[Exercise instructions] In the post on parallelizing the training of a supervised-learning LCS, how many subsets are the training samples split into?

Not as easy as it might seem…
The idea
I’ve already tried to parallelize a bit the training of a supervised-learning LCS. It kinda’ works… But the more I think about it, the more I’m convinced it’s not as easy as I thought.
I initially thought of one way of parallel processing: Break the training samples in N (as many as CPU cores you wanna use) subsets, train N LCS.
Then “merge”, subsume, remove duplicates, and… Repeat.
Ideally you would bootstrap the thing with an initial epoch on all the training set, just to have relevant coverage to start with.
But there is an issue: What if your dataset is “not perfect”? Let’s suppose there isn’t a clear-cut separation between classes to be found, but rather a fuzzy separation. So there aren’t perfect rules to be discovered. Instead, in each subset, some rules work, but THEN when these are exposed to the complete dataset, the discovered classes in one subset is correct in that subset, but NOT in the overall training data?

[Exercise data]

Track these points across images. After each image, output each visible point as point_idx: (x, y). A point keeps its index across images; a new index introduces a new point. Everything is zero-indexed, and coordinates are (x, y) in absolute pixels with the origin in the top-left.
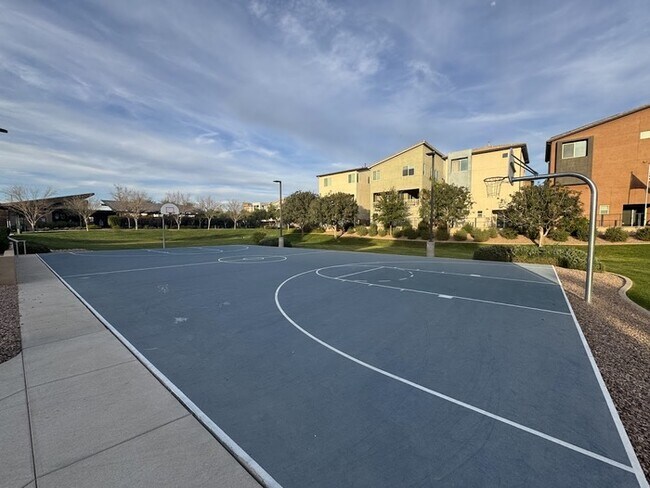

[Reply] N subsets, as many as the CPU cores you want to use.